CTIA told an aide to FCC Chairman Ajit Pai that work remains before carriers can consistently transmit vertical location data on 911 calls to public safety answering points. "Consider a phased-in approach that reflects the nascent and evolving state of commercially available vertical location technologies that will be demonstrated in the upcoming 9-1-1 Location Accuracy Test Bed LLC’s Stage Za,” it recommended, posted Thursday in docket 07-114. Carriers' June comments supported a 3-meter standard for indoor wireless 911 calls, saying technological challenges need solving (see 1906190011).
As Treasury yields have declined since early August, it's no surprise AT&T and Verizon stock rose, MoffettNathanson’s Craig Moffett told investors Tuesday. Moffett said the outlook for the wireless sector as a whole remains uncertain. “What, exactly, is the prevailing narrative of the wireless industry at the moment?” Moffett asks: “Two years ago, it was clear. The industry was still in the late stages of a price war, and there was broad consensus that things were, well, ‘bad.’ One year ago, the wireless industry was ‘improving,’ and there was broad consensus that competitive intensity was ‘moderate.’ There is no similarly clear narrative today.”
TCL pushed its NXTVISION display and camera technology at IFA Thursday, bowing the Plex smartphone it’s using as a starting statement piece to solidify its position in the category. TCL has sold Blackberry-based smartphones (see 1904190015), but the 6.5-inch $360 Plex is the first of a range of mobile devices it will release next year, “including 5G products and devices with foldable displays,” said Peter Lee, general manager-global sales and marketing.
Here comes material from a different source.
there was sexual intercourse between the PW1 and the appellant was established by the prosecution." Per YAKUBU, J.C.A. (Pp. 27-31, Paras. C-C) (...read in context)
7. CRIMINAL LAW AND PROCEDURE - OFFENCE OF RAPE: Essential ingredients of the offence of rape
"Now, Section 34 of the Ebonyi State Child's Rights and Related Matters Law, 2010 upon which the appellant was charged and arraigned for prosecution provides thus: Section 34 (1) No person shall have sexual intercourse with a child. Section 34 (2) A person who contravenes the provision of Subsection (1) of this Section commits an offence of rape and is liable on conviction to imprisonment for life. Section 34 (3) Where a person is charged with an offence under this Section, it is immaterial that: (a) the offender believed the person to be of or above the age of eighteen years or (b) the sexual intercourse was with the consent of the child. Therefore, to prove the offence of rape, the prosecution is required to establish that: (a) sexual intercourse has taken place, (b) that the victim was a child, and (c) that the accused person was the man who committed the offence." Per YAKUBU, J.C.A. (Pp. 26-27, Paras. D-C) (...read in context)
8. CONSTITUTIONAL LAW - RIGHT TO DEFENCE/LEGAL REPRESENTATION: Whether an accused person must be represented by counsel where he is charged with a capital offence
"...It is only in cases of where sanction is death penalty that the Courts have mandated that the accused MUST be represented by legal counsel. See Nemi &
The Plex, due in Europe this fall, uses standard dynamic range-to-HDR real-time conversion to enhance contrast, color, highlights and shadows in photos, said the company. Its primary 48-megapixel camera uses a Sony sensor with 4K recording function and a separate dedicated video camera with 2-MP 2.9-micrometer low-light sensor for night shooting, it said. It also has a 16-megapixel, 123-degree wide-angle camera and a 24-megapixel front selfie camera.
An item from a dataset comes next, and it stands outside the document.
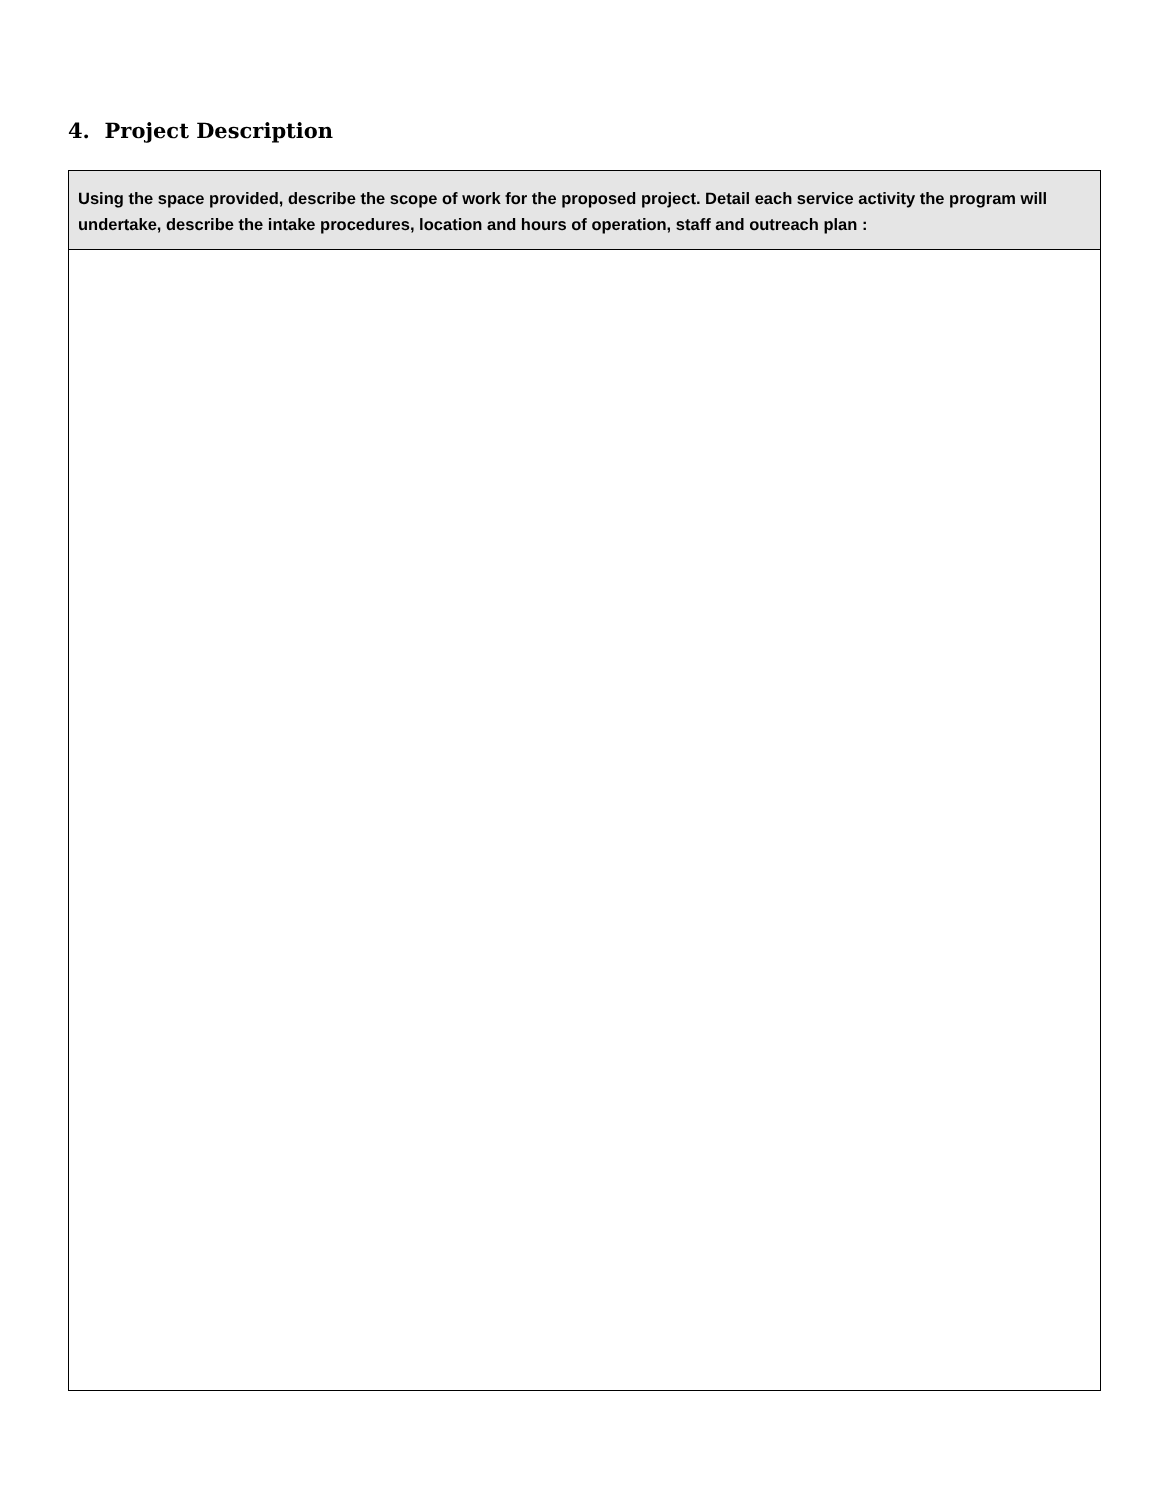4. Project Description
| Using the space provided, describe the scope of work for the proposed project. Detail each service activity the program will undertake, describe the intake procedures, location and hours of operation, staff and outreach plan : |
| --- |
Altice USA's Altice Mobile service is launching with "the most aggressive" pricing in the wireless industry for single-line plans, Wells Fargo analyst Jennifer Fritzsche said in a note Thursday to investors. Altice Mobile will be $20 per line per month for its Suddenlink and Optimum customers and $30 per line per month for non-customers living in its 21-state footprint, the company said. It said the plan comes with unlimited data, text, voice, video streaming and mobile hot spot. Altice is a Sprint mobile virtual network operator and has a national roaming agreement with AT&T. Wells Fargo said the pricing should let Altice gain market share, especially coming just before Q4, which sees higher volumes of wireless phone activations. It said Altice likely will have to raise pricing for its mobile product to be profitable.